The process of converting query keys and values to bytes for storage. Implemented via the Encode and Decode traits.

Stable Hash

A hash function that produces consistent results across program runs. Required for queries to ensure persistence works correctly.

Hasher Seed

A value used to initialize the stable hasher. Must be consistent across runs for cached results to match.

Configuration

Config Trait

A trait for customizing QBICE’s behavior. Most users should use DefaultConfig.

Plugin

Handles serialization and deserialization of query keys and values. The default plugin works for types implementing Encode and Decode.

Input Session

A transaction-like mechanism for setting input query values. Changes are batched and committed when the session is dropped, triggering dirty propagation.

Performance

Chokepoint

A query with many dependents that acts as a bottleneck for dirty propagation.
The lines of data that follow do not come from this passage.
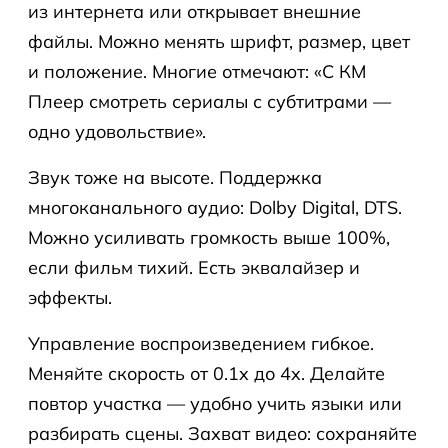
из интернета или открывает внешние
файлы. Можно менять шрифт, размер, цвет
и положение. Многие отмечают: «С КМ
Плеер смотреть сериалы с субтитрами —
одно удовольствие».
Звук тоже на высоте. Поддержка
многоканального аудио: Dolby Digital, DTS.
Можно усиливать громкость выше 100%,
если фильм тихий. Есть эквалайзер и
эффекты.
Управление воспроизведением гибкое.
Меняйте скорость от 0.1x до 4x. Делайте
повтор участка — удобно учить языки или
разбирать сцены. Захват видео: сохраняйте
Good candidates for firewall queries.

Over-Invalidation

When queries are marked dirty even though their specific dependencies haven’t changed. Solved by projection queries.

Local Cache

A cache maintained by each TrackedEngine instance for the current execution context. Ensures repeated queries within the same context return instantly.

Global Cache

The engine’s persistent cache of computed query results, shared across all TrackedEngine instances.

Memoization

Caching function results based on their inputs. QBICE provides automatic, incremental memoization with dependency tracking.

Dataflow Programming

A programming paradigm where programs are modeled as directed graphs of data flowing between operations. QBICE enables dataflow-style programming with automatic incremental updates.

Salsa

An inspiration for QBICE. A Rust framework for on-demand, incrementalized computation.

Adapton

Another inspiration for QBICE. A library for incremental computing with explicit dependency tracking.